The device injured several people and made the British police go in high gear with armed response teams swarming the Parsons Green station in Southwest London.

At first it was unclear whether the incident was terror related but after a couple of hours the Deputy Assistant Commissioner Neil Basu declared that indeed the police were dealing with a terrorist attack and would be investigating further.

Witnesses at the scene reported people badly burned and a stampede caused by panic after the explosion. Thankfully, despite the injuries, no deaths have been reported yet.

This attack revitalized fears that terrorists could be targeting the subway, or the tube as it is known in the UK, once again.

British Foreign Secretary and former London mayor Boris Johnson made an appeal for calm.

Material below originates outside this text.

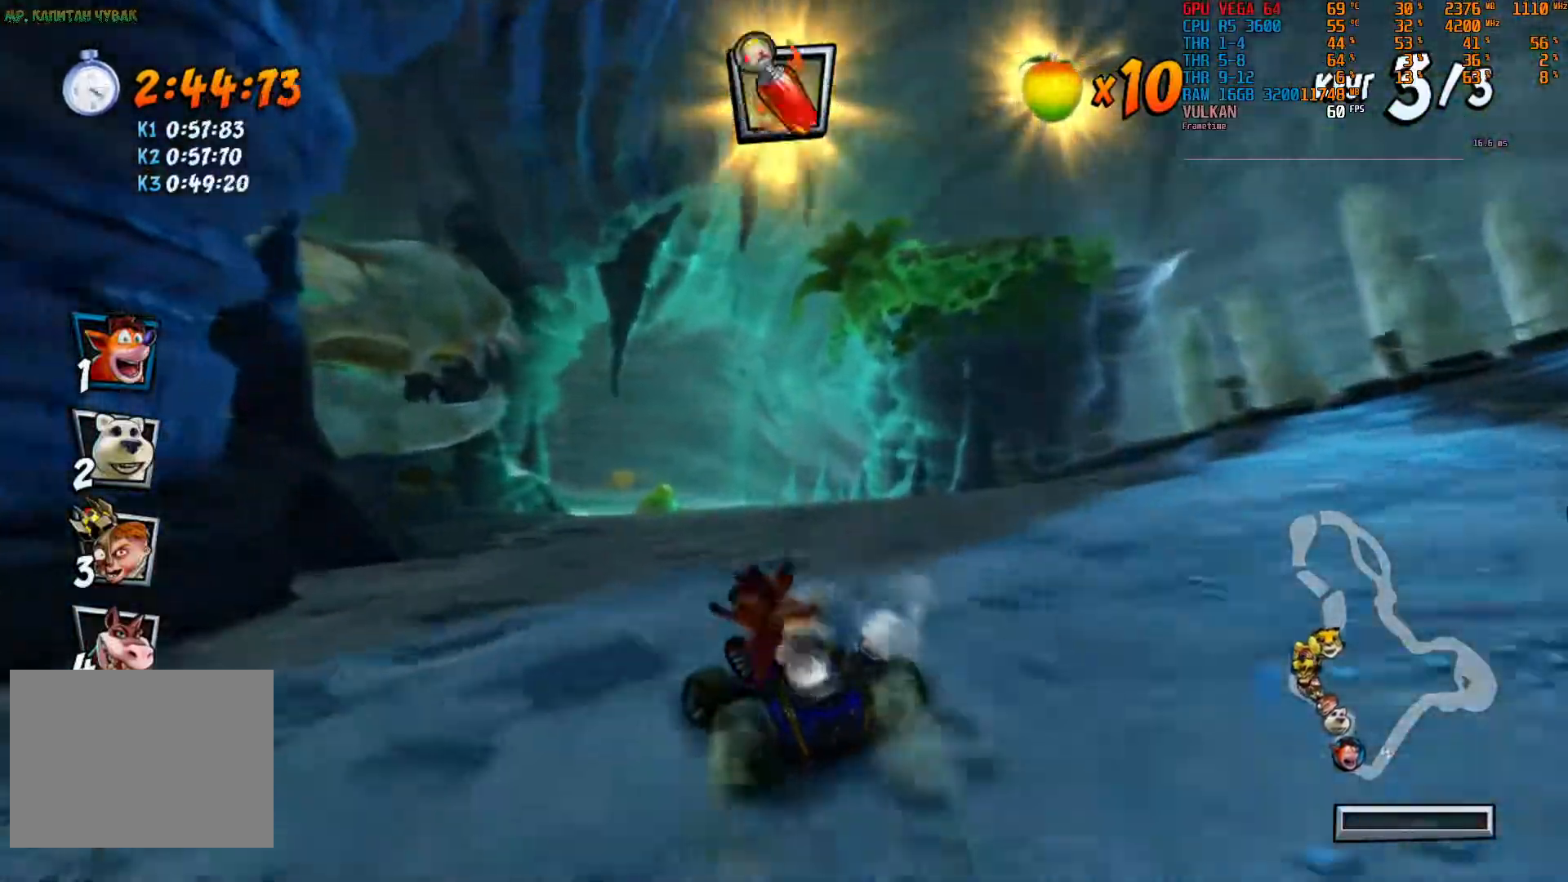
{"dt_ms": 500, "buttons": ["R2"], "left_stick": "center", "right_stick": "center", "events": [[67, "left_stick", "left"], [233, "left_stick", "center"]]}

“I’m afraid my information is limited and it really is important not to speculate at the moment,” he said on Sky News. “Obviously, everybody should keep calm and go about their lives in a normal way, as normal as they possibly can.”

Theresa May has called a meeting of the Government’s emergency Cobra committee over the terrorist attack on Parsons Green station.

Cobra, despite the ominous name is simply an acronym for where the meetings take place: the Cabinet Office Briefing Room A. It is one of several secure meeting rooms in the Whitehall area. Who participates in the meetings depends on the crisis at hand. Usually the chairman is the PM, accompanied by senior ministers, the head of MI5, the police, Members of Civil Contingencies Secretariat (something like FEMA) and other relevant agencies’.

The Prime Minister tweeted : “My thoughts are with those injured at Parsons Green and emergency services who are responding bravely to this terrorist incident.”

This year Britain has been hit several times: a car and knife attack near Parliament in March; a suicide bombing in an Ariana Grande concert in Manchester in May; and a van and knife attack around London Bridge and a van attack outside a London mosque, both in June.

Combined, these attacks have been the deadliest since the 7/7 bombings in 2005 which killed 52 people.